Extract:
* * * * * * *

On finding religion on the road

"I've been working every Sunday morning for many years, so I don't even get a chance to go to church and Sunday school like other people do. So my church became the bus and my body the temple, as the Bible tells us. We're all in our church everyday."

Copyright 2013 NPR. To see more, visit http://www.npr.org/.

Transcript

WILLIE NELSON: I wrote a new gospel song. It's called "Roll Me Up and Smoke Me When I Die."

RACHEL MARTIN, HOST:

Ah, the great Willie Nelson.

(SOUNDBITE OF SONG, "ROLL ME UP AND SMOKE ME WHEN I DIE")

NELSON: (Singing) Roll me up and smoke me when I die. And if anyone don't like it, look 'em in the eye...

MARTIN: "Roll Me Up and Smoke Me When I Die" is also the title of Willie Nelson's latest autobiography. And note - I did say latest. You have written at least a couple of other autobiographies. What else did you have to say that you couldn't satisfy with song writing?

NELSON: Oh, nothing.

(LAUGHTER)

MARTIN: That's not entirely true. We spoke with Willie Nelson on his tour bus, which was making stops in Austin, Texas. And this book includes notes and letters from Willie's family back home to go along with what he calls his musings from the road.

NELSON: Yeah, it's kind of like riding down the highway looking out the window, which is what I do about 22 hours every day, and just sort of writing down my thoughts. It's more of a diary, I guess, than anything else.

(SOUNDBITE OF SONG, "ROLL ME UP AND SMOKE ME WHEN I DIE")

NELSON: Play it, little sister.

MARTIN: For those who don't know your story, you do give us little snapshots of different chapters of your life. You grew up in Abbott, Texas.

NELSON: Right.

MARTIN: You and your sister Bobby were raised by your grandparents. And your sister makes music with you to this day. What was happening in that household that turned both of you into musicians?

* * * * * * *

To do:
1) In the interview, where was Willie Nelson's tour bus making stops when he spoke with the host?
2) Quote the interview word for word, everything from "Copyright 2013 NPR." down to "in the eye...".

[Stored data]
* * * * * * *

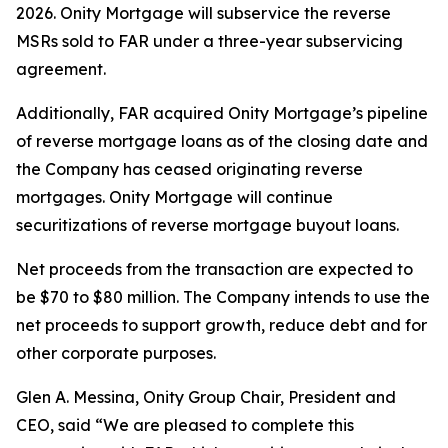
2026. Onity Mortgage will subservice the reverse
MSRs sold to FAR under a three-year subservicing
agreement.
Additionally, FAR acquired Onity Mortgage’s pipeline
of reverse mortgage loans as of the closing date and
the Company has ceased originating reverse
mortgages. Onity Mortgage will continue
securitizations of reverse mortgage buyout loans.
Net proceeds from the transaction are expected to
be $70 to $80 million. The Company intends to use the
net proceeds to support growth, reduce debt and for
other corporate purposes.
Glen A. Messina, Onity Group Chair, President and
CEO, said “We are pleased to complete this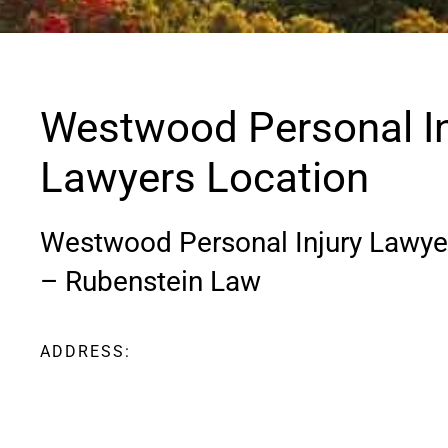
Westwood Personal In
Lawyers Location
Westwood Personal Injury Lawye
– Rubenstein Law
ADDRESS:
3 Allied Drive Suite 108 Dedham, MA
02026
Phone
:
800-BOS-LEGAL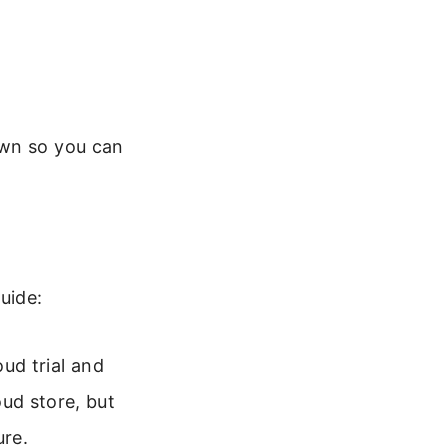
own so you can
uide:
ud trial and
ud store, but
ure.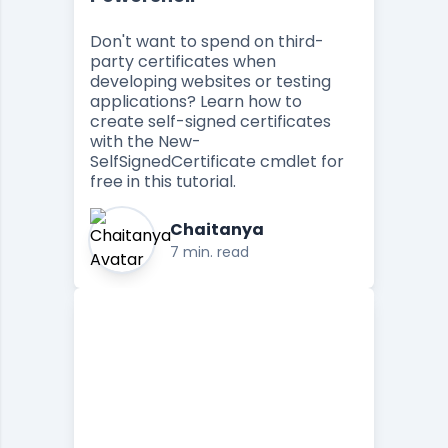
Don't want to spend on third-
party certificates when
developing websites or testing
applications? Learn how to
create self-signed certificates
with the New-
SelfSignedCertificate cmdlet for
free in this tutorial.
Chaitanya
7 min. read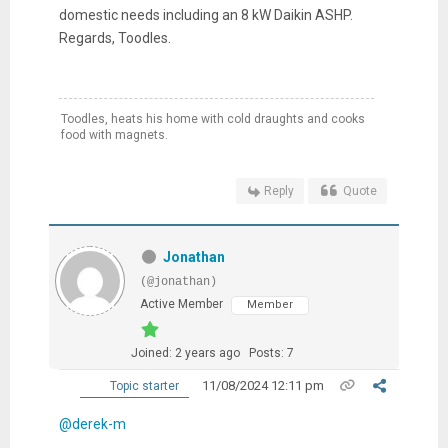
domestic needs including an 8 kW Daikin ASHP.
Regards, Toodles.
Toodles, heats his home with cold draughts and cooks
food with magnets.
Reply
Quote
Jonathan
(@jonathan)
Active Member
Member
Joined: 2 years ago
Posts: 7
11/08/2024 12:11 pm
Topic starter
@derek-m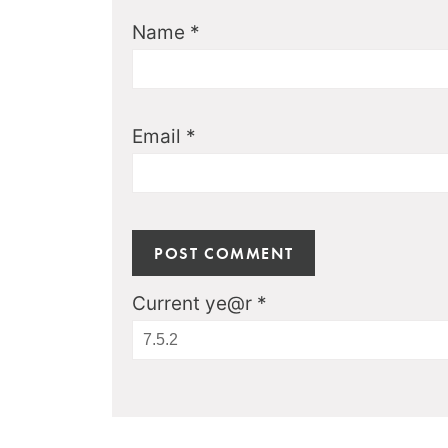
Name
*
Email
*
Current ye@r
*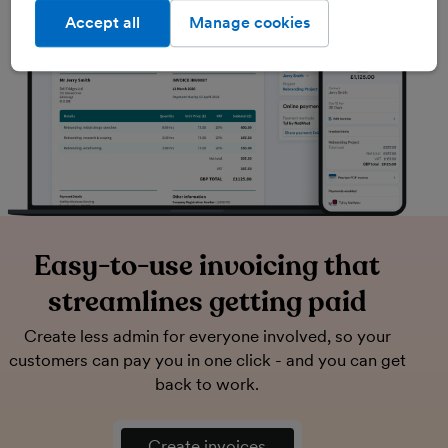
Accept all
Manage cookies
Easy-to-use invoicing that
streamlines getting paid
Create less admin for everyone involved, so your
customers can pay you in one click - and you can get
back to work.
Create invoices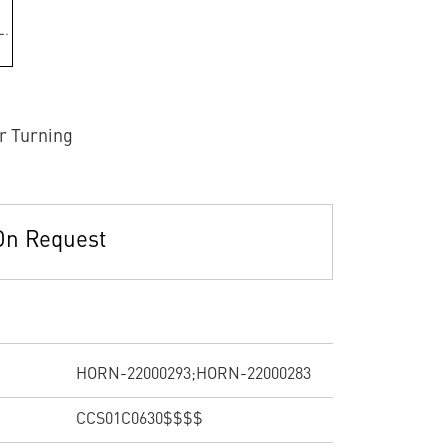
r Turning
On Request
HORN-22000293;HORN-22000283
CCS01C0630$$$$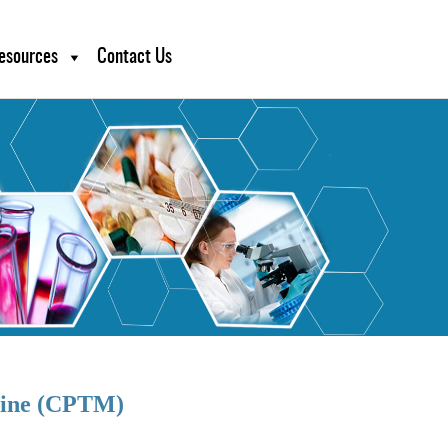
esources
Contact Us
icine (CPTM)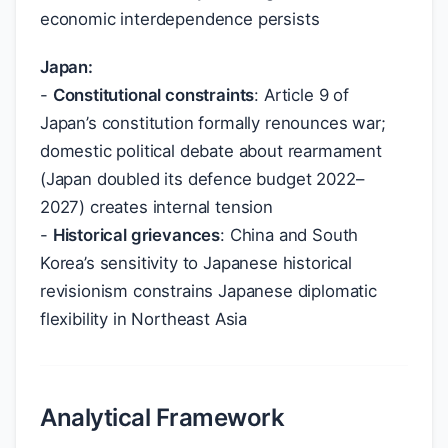
economic interdependence persists
Japan:
-
Constitutional constraints
: Article 9 of
Japan’s constitution formally renounces war;
domestic political debate about rearmament
(Japan doubled its defence budget 2022–
2027) creates internal tension
-
Historical grievances
: China and South
Korea’s sensitivity to Japanese historical
revisionism constrains Japanese diplomatic
flexibility in Northeast Asia
Analytical Framework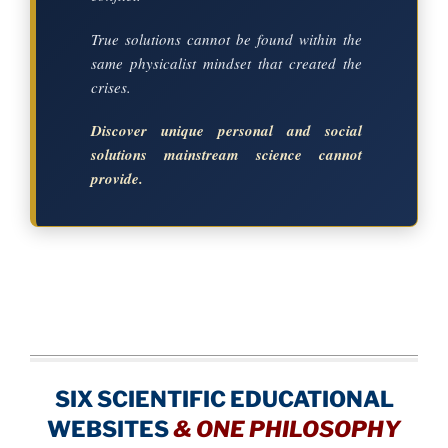
True solutions cannot be found within the
same physicalist mindset that created the
crises.
Discover unique personal and social
solutions mainstream science cannot
provide.
SIX SCIENTIFIC EDUCATIONAL
WEBSITES
&
ONE PHILOSOPHY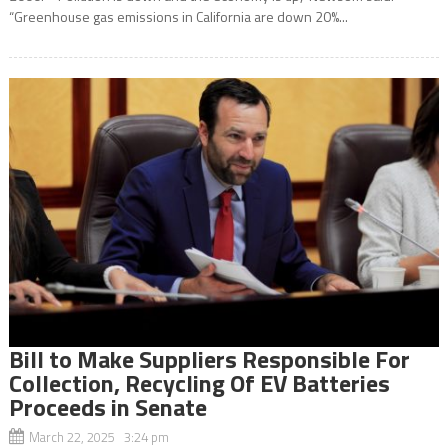
“Greenhouse gas emissions in California are down 20%...
Bill to Make Suppliers Responsible For
Collection, Recycling Of EV Batteries
Proceeds in Senate
March 22, 2025 3:24 pm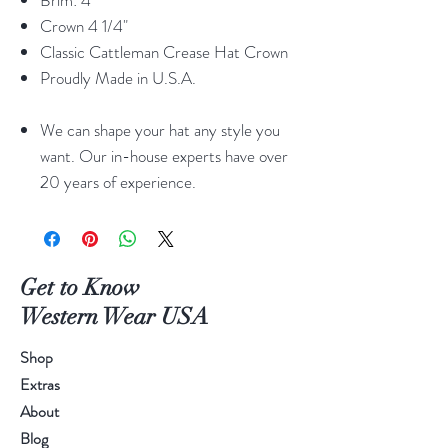
Brim: 4"
Crown 4 1/4"
Classic Cattleman Crease Hat Crown
Proudly Made in U.S.A.
We can shape your hat any style you
want. Our in-house experts have over
20 years of experience.
Get to Know
Western Wear USA
Shop
Extras
About
Blog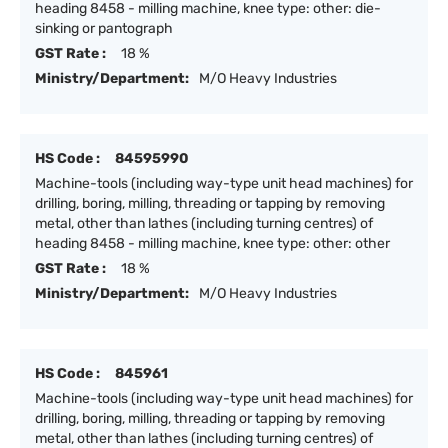
heading 8458 - milling machine, knee type: other: die-
sinking or pantograph
GST Rate :
18 %
Ministry/Department:
M/O Heavy Industries
HS Code :
84595990
Machine-tools (including way-type unit head machines) for
drilling, boring, milling, threading or tapping by removing
metal, other than lathes (including turning centres) of
heading 8458 - milling machine, knee type: other: other
GST Rate :
18 %
Ministry/Department:
M/O Heavy Industries
HS Code :
845961
Machine-tools (including way-type unit head machines) for
drilling, boring, milling, threading or tapping by removing
metal, other than lathes (including turning centres) of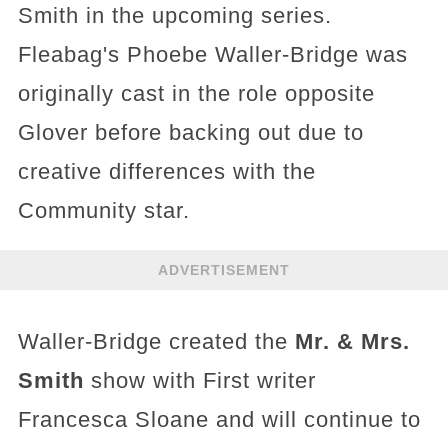
Smith in the upcoming series.
Fleabag's Phoebe Waller-Bridge was
originally cast in the role opposite
Glover before backing out due to
creative differences with the
Community star.
ADVERTISEMENT
Waller-Bridge created the
Mr. & Mrs.
Smith
show with First writer
Francesca Sloane and will continue to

* * * * * * *

Set of answers:
1) Austin, Texas.

2)
Copyright 2013 NPR. To see more, visit http://www.npr.org/.

Transcript

WILLIE NELSON: I wrote a new gospel song. It's called "Roll Me Up and Smoke Me When I Die."

RACHEL MARTIN, HOST:

Ah, the great Willie Nelson.

(SOUNDBITE OF SONG, "ROLL ME UP AND SMOKE ME WHEN I DIE")

NELSON: (Singing) Roll me up and smoke me when I die. And if anyone don't like it, look 'em in the eye...